1. The enclosures marked “A” (1 p.), “B” (2 pp.), and “C” (1 p.) detailed the U.S. naval force on lakes Champlain, Ontario, and Erie, respectively. The fleet on Lake Champlain consisted of one ship, one schooner, one sloop, six two-gun galleys, and four one-gun galleys; all but the last four had “sailed … in pursuit of the enemy” on 26 May 1814. On Lake Ontario, the United States had three ships, four brigs, and eleven schooners, in addition to a ship scheduled to be launched on 10 June. All the vessels would be ready for service by the end of the month if they could be manned, Jones wrote, noting that recruiting was difficult and that he was depending on the army to provide some of the additional personnel needed. Two ships, four brigs, and eight schooners constituted the U.S. force on Lake Erie, with three of the brigs and perhaps two of the schooners destined for use in “the expedition to Lake Huron.”
The enclosure marked “D” (2 pp.) consisted of two statements listing the British naval forces on lakes Champlain and Ontario. On the former, they included one brig, three sloops, eleven galleys, and one barge, with five additional galleys under construction on the Sorel [Richelieu] River. The statement for Lake Ontario was a 15 Mar. 1814 report by Capt. Isaac Chauncey, enumerating the British force as two ships, two brigs, and two schooners “fitted and ready for service,” two additional ships to be finished by the end of April, and a final ship that, according to more recent reports, would mount ninety or one hundred guns and was slated to be launched in July 1814.
The enclosure marked “E” (3 pp.) listed eighteen U.S. naval stations “on the Atlantic Frontier,” including New Orleans, and the vessels at or intended for each of them.
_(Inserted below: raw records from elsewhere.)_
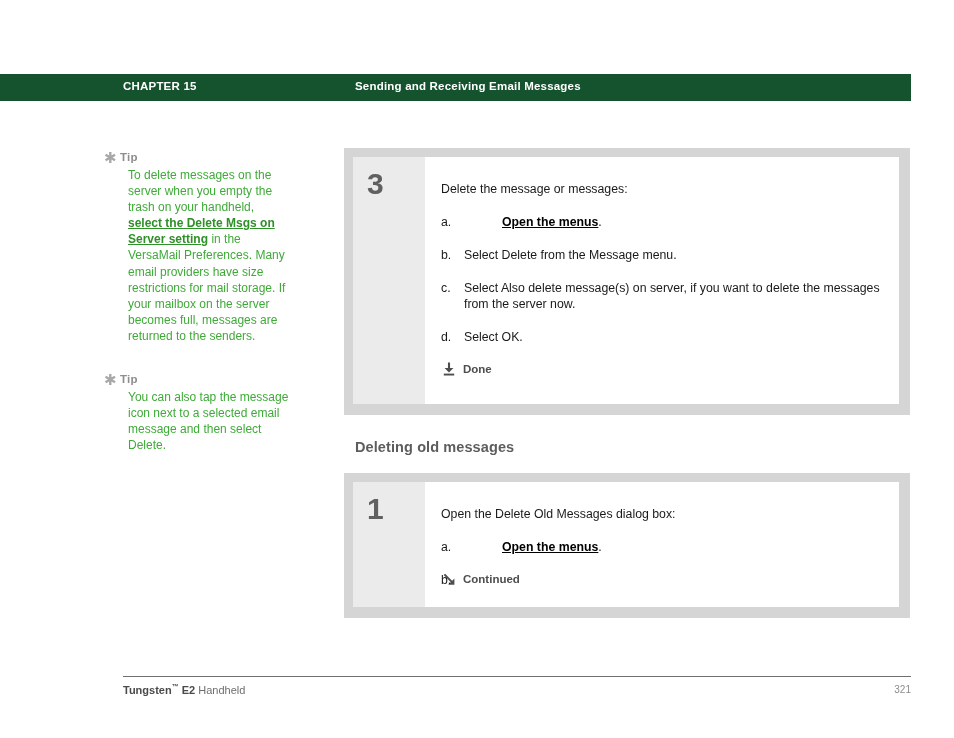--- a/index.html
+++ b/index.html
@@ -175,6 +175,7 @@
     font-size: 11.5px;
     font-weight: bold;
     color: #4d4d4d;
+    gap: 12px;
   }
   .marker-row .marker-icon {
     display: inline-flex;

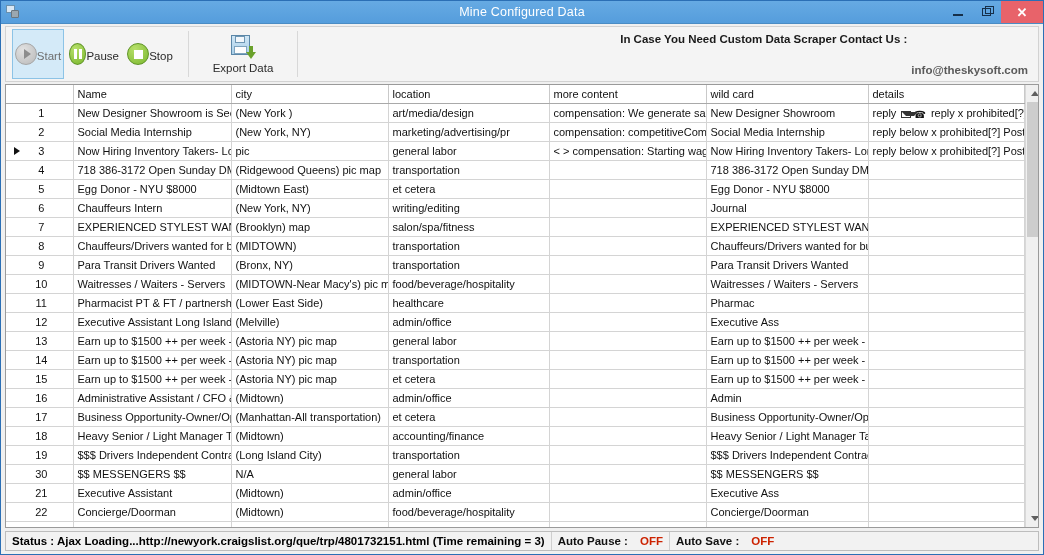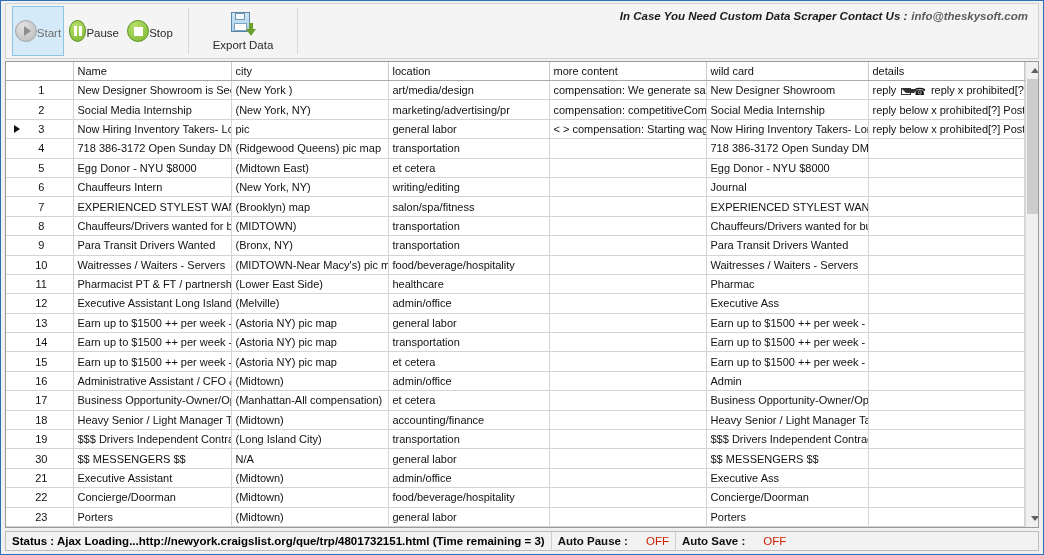--- a/index.html
+++ b/index.html
@@ -456,6 +456,24 @@
 
 <div class="window">
 
+  <div class="titlebar">
+    <div class="title-icon">
+      <span class="sq"></span>
+        <span class="sq2"></span>
+    </div>
+    <div class="title-text">Mine Configured Data</div>
+    <div class="win-btns">
+      <div class="win-btn">
+          <span class="glyph-min"></span>
+        </div>
+      <div class="win-btn">
+          <span class="glyph-max"></span>
+        </div>
+      <div class="win-btn close">
+          <span class="glyph-close">✕</span>
+        </div>
+    </div>
+  </div>
 
   <div class="toolbar-wrap">
     <div class="toolbar">

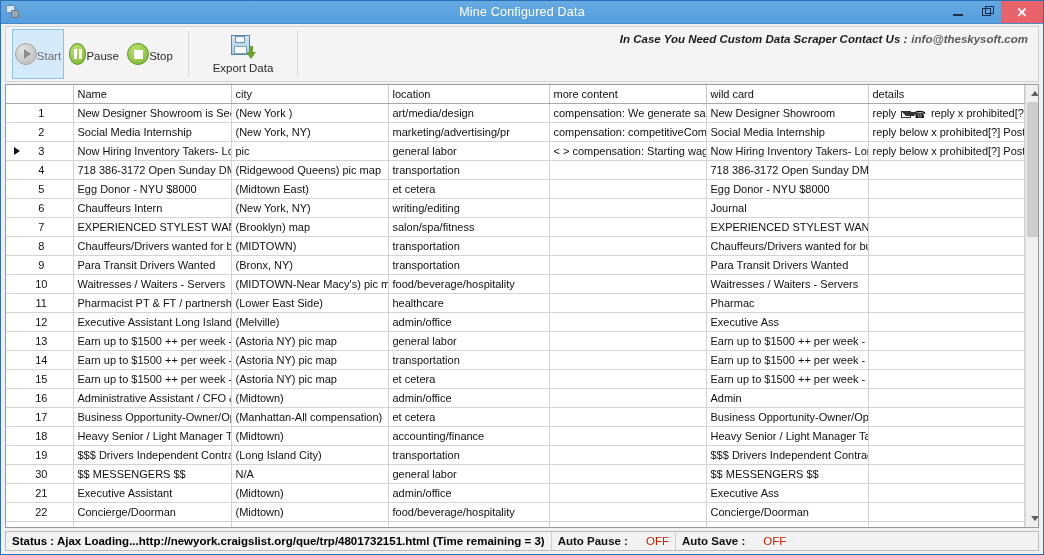--- a/index.html
+++ b/index.html
@@ -294,7 +294,6 @@
     font-size: 11.5px;
     white-space: nowrap;
     padding-top: 6px;
-    font-style: italic;
   }
   .contact .c1 { color: #1a1a1a; font-weight: 600; }
   .contact .c2 { color: #5a5a5a; margin-left: 4px; font-weight: 600; }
These included a total of three seventy-fours under construction, nine frigates, only two of which were deemed “ready for sea,” six sloops of war in varying states of preparation, a steam floating battery at New York, and a large number of gunboats and other vessels. The enclosure marked “F” (8 pp.) consisted of copies and extracts of letters to Jones from navy personnel reporting the presence of British vessels on the Atlantic coast in the spring of 1814, and a summary of these reports listing a total of six British seventy-fours, twelve frigates, one razee, one sloop of war, “several Private Armed Vessels,” and seven additional “74’s, Frigates, &c.”
The letterbook copies of the enclosures included, in addition, Capt. Isaac Hull’s 11 May 1814 letter to Jones, marked “G” (3 pp.), stating Hull’s anticipation of a British attack on Portsmouth, New Hampshire. Hull enclosed a copy of a letter “from a respectable Gentleman in New Haven” that supported his conclusions, and that, according to a Navy Department note, was “marked with the letter H & placed on Private files.”